▸ **GIVEN ENTRIES**
== Segment start ==
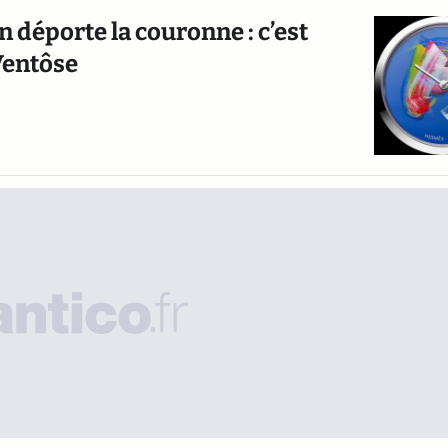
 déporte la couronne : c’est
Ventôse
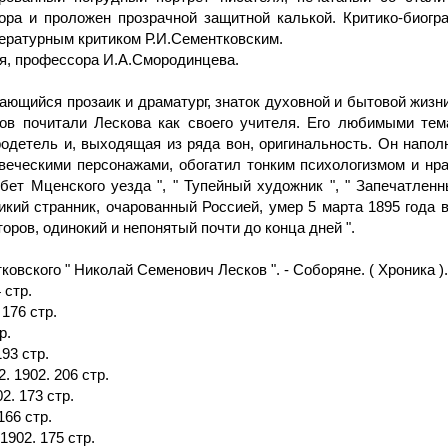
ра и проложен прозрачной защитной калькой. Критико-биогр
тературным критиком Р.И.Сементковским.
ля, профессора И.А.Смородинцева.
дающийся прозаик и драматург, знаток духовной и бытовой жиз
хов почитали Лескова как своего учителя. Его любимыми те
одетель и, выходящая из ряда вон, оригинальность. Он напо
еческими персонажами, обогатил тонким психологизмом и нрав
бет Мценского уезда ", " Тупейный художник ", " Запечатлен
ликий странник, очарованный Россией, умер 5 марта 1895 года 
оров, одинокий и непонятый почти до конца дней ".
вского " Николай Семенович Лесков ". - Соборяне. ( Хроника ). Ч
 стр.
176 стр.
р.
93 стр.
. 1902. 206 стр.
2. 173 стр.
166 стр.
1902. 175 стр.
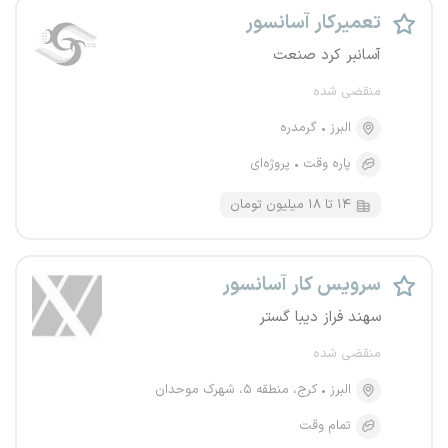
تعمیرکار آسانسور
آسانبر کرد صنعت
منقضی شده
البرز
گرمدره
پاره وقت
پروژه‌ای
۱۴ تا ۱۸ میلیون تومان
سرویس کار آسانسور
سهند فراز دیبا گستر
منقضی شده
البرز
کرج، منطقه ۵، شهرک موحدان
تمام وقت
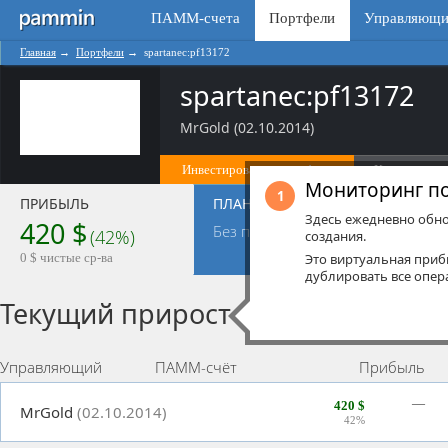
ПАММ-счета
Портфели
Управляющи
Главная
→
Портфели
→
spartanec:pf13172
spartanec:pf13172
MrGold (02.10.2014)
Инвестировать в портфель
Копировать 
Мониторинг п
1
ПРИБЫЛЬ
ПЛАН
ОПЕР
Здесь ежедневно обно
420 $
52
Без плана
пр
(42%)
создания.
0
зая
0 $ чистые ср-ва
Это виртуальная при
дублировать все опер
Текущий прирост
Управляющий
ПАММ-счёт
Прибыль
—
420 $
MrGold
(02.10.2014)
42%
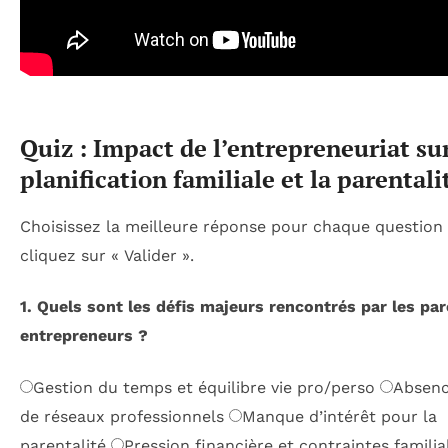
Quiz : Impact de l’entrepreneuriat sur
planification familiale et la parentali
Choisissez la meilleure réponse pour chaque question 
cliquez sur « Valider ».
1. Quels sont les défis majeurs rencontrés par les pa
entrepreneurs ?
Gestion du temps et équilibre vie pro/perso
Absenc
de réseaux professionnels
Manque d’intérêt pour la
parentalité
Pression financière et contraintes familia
== Segment end ==
▸ **WORK REQUIRED**
Copy every line of the listing containing the string "آسانسور".

▸ **RESULT OF THE EXERCISE**
تعمیرکار آسانسور
سرویس کار آسانسور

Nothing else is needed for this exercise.